Stored data entries

- - - -

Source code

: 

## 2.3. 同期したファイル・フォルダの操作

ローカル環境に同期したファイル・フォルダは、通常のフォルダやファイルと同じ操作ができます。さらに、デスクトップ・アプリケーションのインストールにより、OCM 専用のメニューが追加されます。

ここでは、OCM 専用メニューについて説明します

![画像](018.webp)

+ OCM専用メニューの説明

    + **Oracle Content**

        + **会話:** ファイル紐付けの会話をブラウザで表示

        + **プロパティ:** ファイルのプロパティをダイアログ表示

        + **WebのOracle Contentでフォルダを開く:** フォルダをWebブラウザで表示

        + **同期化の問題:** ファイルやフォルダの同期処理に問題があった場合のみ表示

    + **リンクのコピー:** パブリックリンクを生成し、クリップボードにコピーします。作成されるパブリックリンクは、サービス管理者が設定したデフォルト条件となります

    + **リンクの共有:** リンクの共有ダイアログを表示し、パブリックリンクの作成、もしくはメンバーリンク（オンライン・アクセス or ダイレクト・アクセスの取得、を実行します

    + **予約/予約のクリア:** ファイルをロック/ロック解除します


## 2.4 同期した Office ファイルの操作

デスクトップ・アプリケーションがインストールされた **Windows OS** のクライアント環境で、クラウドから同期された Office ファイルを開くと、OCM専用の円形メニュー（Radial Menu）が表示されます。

- - - -

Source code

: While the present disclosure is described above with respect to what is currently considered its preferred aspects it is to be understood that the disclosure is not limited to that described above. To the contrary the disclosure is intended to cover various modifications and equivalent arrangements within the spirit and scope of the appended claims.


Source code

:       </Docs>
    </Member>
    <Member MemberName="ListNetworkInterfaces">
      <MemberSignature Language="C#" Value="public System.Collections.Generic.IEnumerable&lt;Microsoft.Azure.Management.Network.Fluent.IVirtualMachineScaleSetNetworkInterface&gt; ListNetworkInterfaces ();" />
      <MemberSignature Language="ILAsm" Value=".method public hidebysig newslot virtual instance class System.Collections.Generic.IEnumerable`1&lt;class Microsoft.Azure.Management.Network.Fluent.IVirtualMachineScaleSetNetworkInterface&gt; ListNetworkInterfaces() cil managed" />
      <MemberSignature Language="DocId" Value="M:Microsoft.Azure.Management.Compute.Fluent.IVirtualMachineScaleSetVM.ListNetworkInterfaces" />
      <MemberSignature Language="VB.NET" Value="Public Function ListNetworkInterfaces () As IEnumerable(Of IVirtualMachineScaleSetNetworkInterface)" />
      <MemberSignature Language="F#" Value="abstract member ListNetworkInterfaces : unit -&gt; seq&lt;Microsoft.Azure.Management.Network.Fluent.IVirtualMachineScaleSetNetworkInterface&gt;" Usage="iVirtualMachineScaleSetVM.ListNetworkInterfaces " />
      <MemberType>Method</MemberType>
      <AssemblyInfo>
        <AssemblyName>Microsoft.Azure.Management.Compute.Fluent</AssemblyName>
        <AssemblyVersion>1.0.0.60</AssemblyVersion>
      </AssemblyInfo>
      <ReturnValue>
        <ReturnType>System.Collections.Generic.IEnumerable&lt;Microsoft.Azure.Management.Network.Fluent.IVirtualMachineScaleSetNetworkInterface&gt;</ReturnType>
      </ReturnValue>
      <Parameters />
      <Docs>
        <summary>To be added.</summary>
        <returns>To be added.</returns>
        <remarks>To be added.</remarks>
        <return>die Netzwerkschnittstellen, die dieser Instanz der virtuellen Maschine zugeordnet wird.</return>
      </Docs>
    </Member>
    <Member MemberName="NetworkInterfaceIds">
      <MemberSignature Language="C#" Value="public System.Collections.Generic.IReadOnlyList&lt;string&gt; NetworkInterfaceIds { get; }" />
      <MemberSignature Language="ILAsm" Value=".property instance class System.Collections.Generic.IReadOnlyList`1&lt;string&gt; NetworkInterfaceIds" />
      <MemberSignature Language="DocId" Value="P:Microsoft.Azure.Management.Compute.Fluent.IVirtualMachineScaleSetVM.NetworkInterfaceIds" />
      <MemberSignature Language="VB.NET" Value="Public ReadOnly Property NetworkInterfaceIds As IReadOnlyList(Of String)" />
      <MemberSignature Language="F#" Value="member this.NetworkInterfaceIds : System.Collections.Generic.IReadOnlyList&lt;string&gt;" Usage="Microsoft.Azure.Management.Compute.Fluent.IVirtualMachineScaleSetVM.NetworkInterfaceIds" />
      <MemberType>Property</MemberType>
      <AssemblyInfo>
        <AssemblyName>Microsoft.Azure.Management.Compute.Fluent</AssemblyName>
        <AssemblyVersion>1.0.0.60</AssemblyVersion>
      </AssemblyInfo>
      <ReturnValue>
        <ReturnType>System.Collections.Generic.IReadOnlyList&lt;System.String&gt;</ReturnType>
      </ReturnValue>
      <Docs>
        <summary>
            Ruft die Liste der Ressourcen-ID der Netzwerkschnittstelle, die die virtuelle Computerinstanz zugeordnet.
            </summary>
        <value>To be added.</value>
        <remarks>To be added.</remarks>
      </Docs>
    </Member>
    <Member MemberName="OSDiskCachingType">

- - - -

TRY IT:
Among the lines above, which hold the word "added"? Report each one.

TASK ANSWER:
        <summary>To be added.</summary>
        <returns>To be added.</returns>
        <remarks>To be added.</remarks>
        <value>To be added.</value>
        <remarks>To be added.</remarks>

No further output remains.